Is this mathematically correct for a basic proof that the derivative of the Heaviside function is equal to the delta function? I don't know much about distributions so I kept everything integrated.
$$H(x) = \begin{cases}0 & x < 0\\\frac{1}{2} & x = 0\\1 & x>0\end{cases}$$ $$\delta (x) = \begin{cases}\infty & x = 0\\0 & x\neq 0\end{cases}$$
$$\forall a > 0$$
$$\int_{-\infty}^{\infty}\delta (x) \;dx = \int_{-\infty}^{a}\delta (x) \;dx = 1$$
$$\frac{d}{da}\int_{-\infty}^{a}H(x)\;dx = \frac{d}{da}\int_{0}^aH(x)\;dx = \frac{d}{da}\int_{0}^adx = 1$$
$$\therefore\frac{d}{da}\int_{-\infty}^{a}H(x)\;dx = \int_{-\infty}^{a}\delta (x) \;dx $$
A distribution is a linear functional on a space of "nice" functions, e.g. $C_c^\infty$, infinitely differentiable functions with compact support. The application of a distribution $u$ on a nice function $\phi$ is often written $\langle u, \phi \rangle$.
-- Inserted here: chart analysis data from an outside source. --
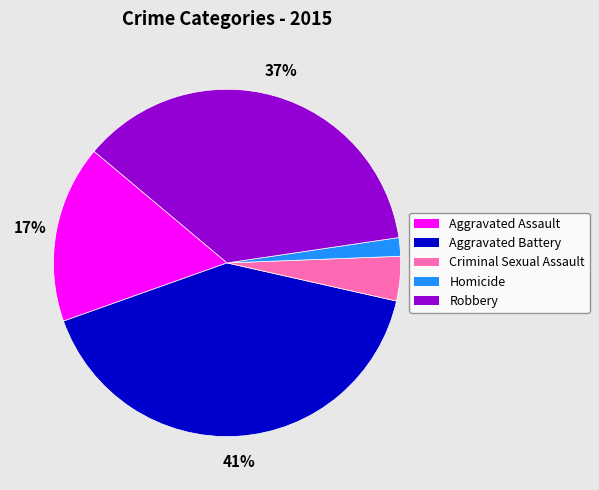

Is the sum of Aggravated Battery and Robbery greater than half?

Yes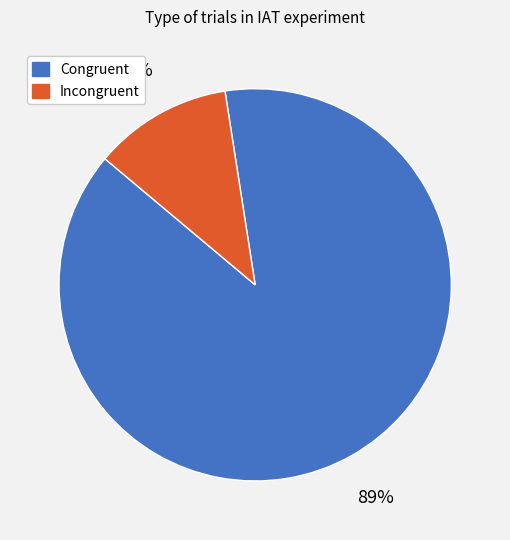

Count the number of slices in the pie.

2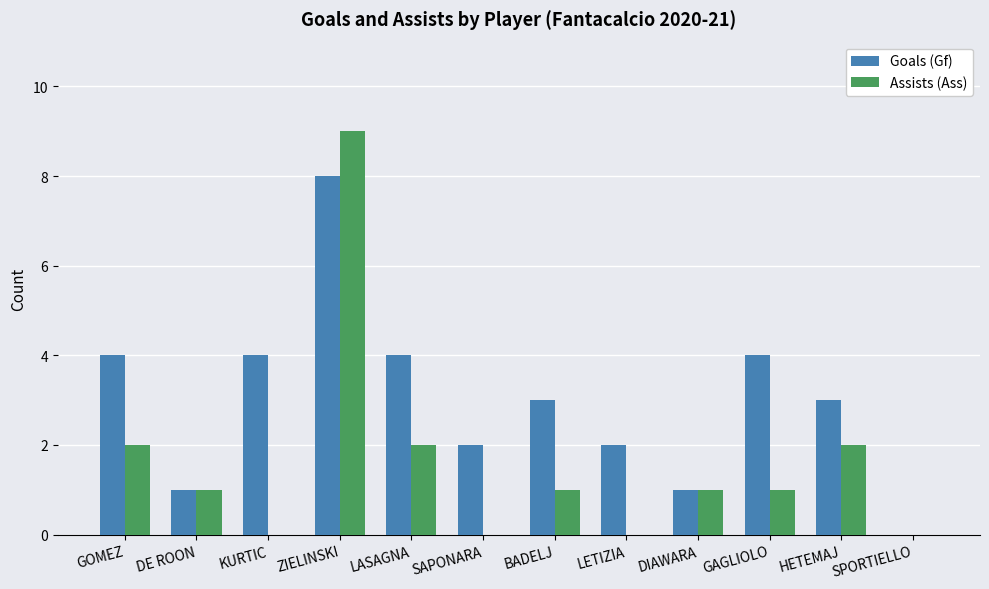

What is the difference between the Goals (Gf) values at ZIELINSKI and SAPONARA?

6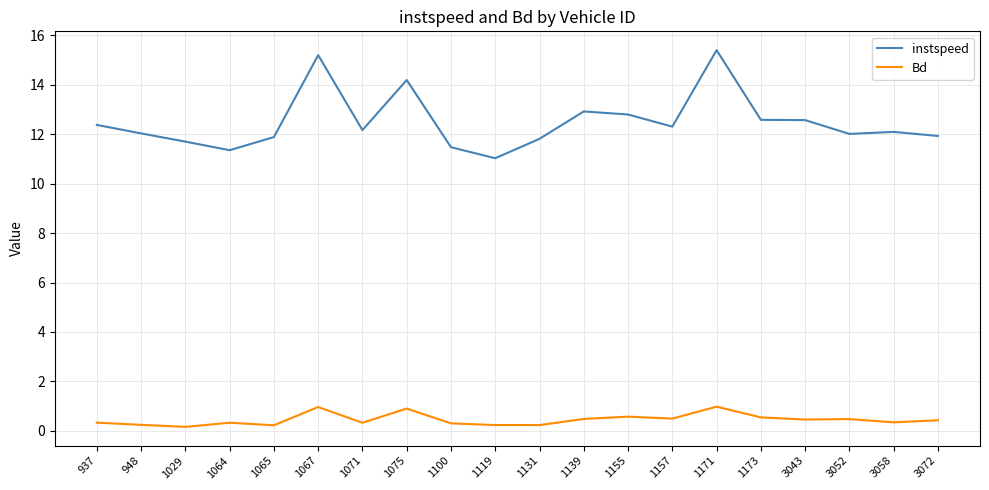

Does the chart display data point markers on the line(s)?

No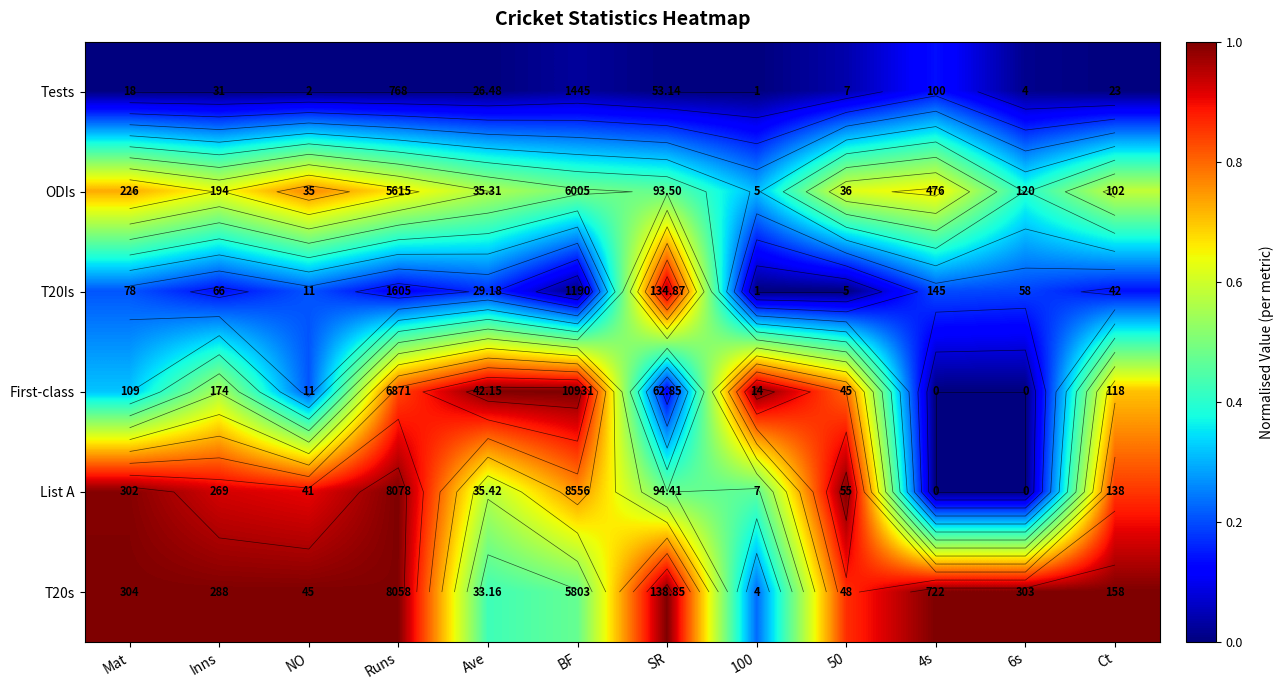

At which label does Tests reach its minimum?

Mat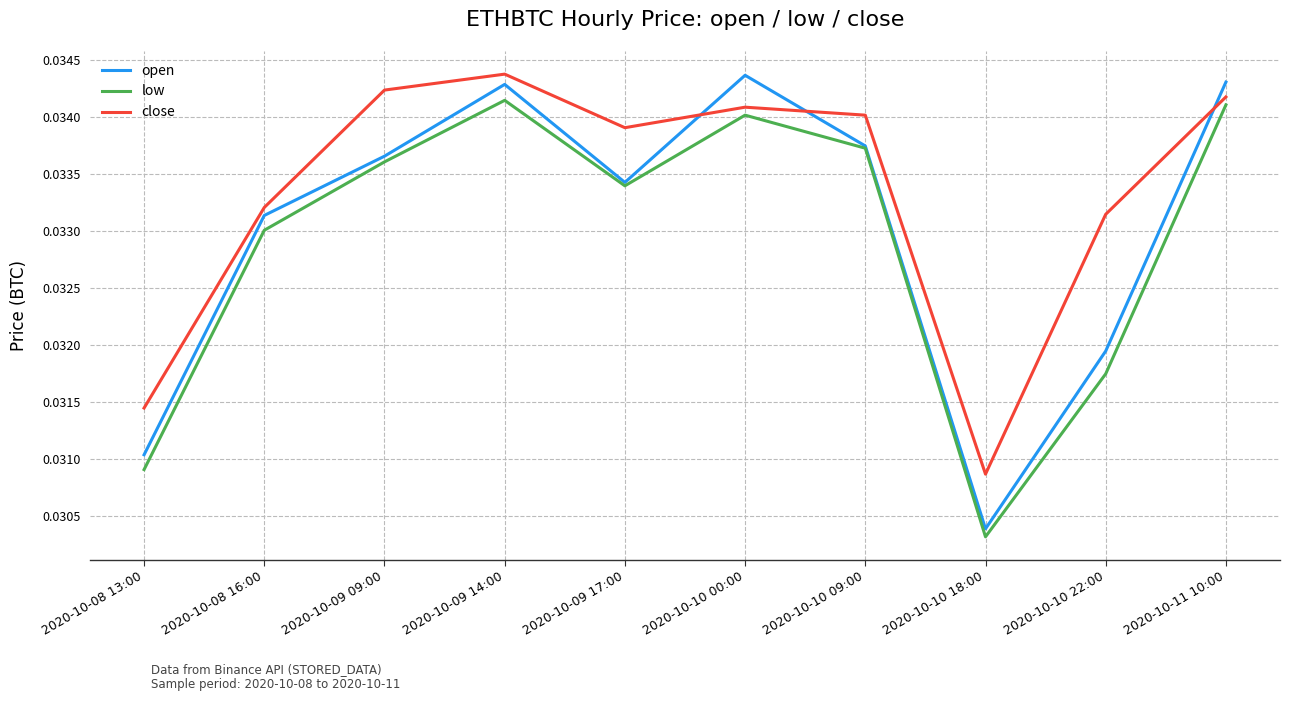

How many interior local valleys does the open series have?

2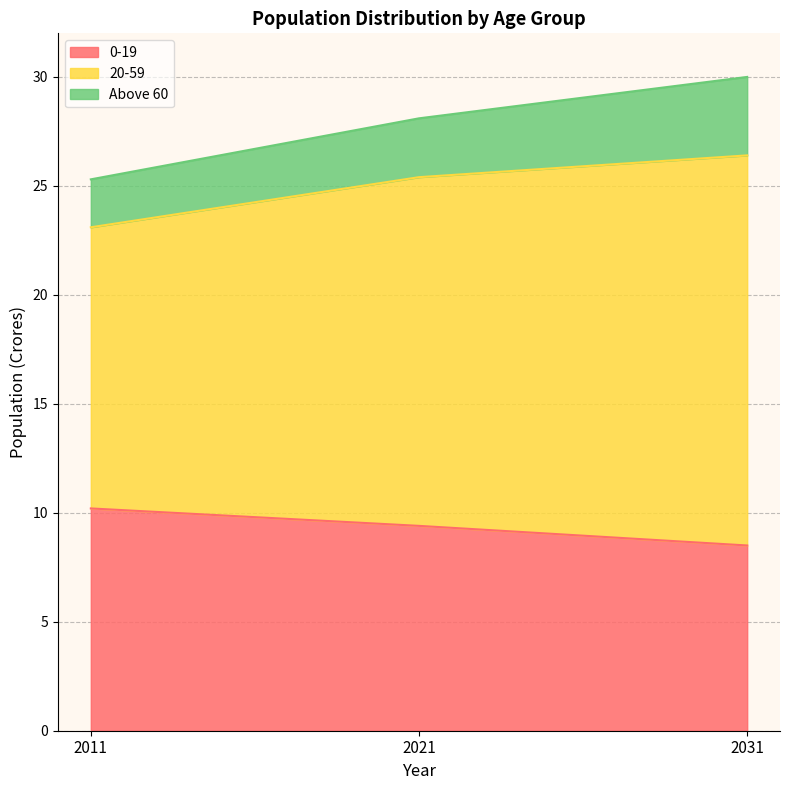

At which category is the sum across all series the highest?

2031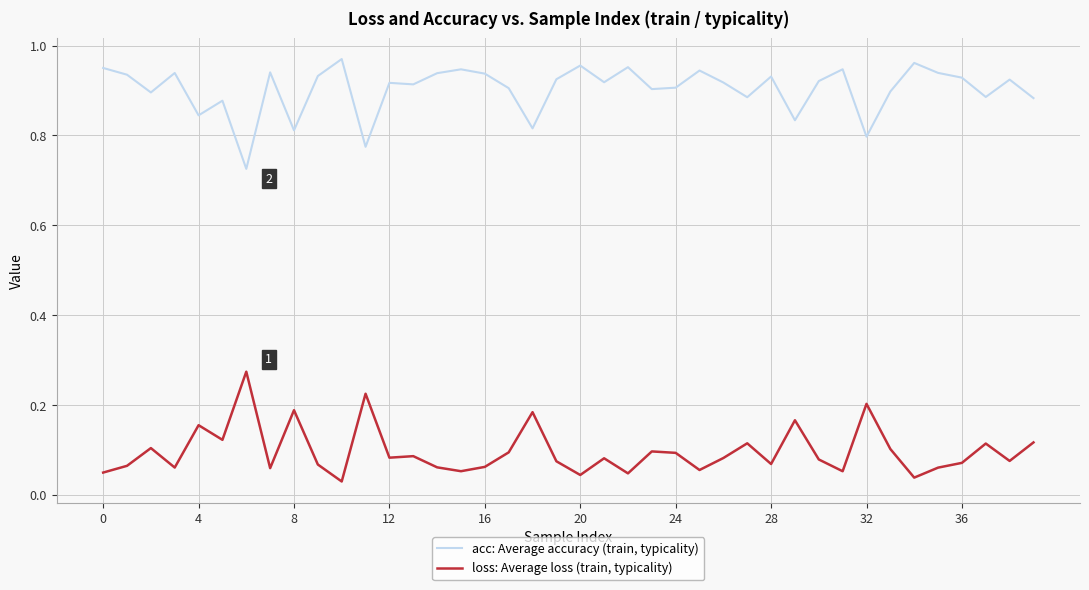

Which series has the largest total across all categories?

acc: Average accuracy (train, typicality)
The derivative of a distribution is defined by $\langle u', \phi \rangle := - \langle u, \phi' \rangle$. This formula is motivated by integration by parts, $\int f'(x) \, \phi(x) \, dx = - \int f(x) \, \phi'(x) \, dx$ when $\phi(x) = 0$ for big $|x|$.
These definitions give, for any smooth $\phi$ which vanishes at infinity, $$ \langle H', \phi \rangle = - \langle H, \phi' \rangle = - \int H(x) \, \phi'(x) \, dx = - \int_0^\infty \phi'(x) \, dx \\ = - \left( \phi(\infty) - \phi(0) \right) = \phi(0) = \langle \delta, \phi \rangle .$$
Since this is valid for all nice $\phi$ we have $H' = \delta$.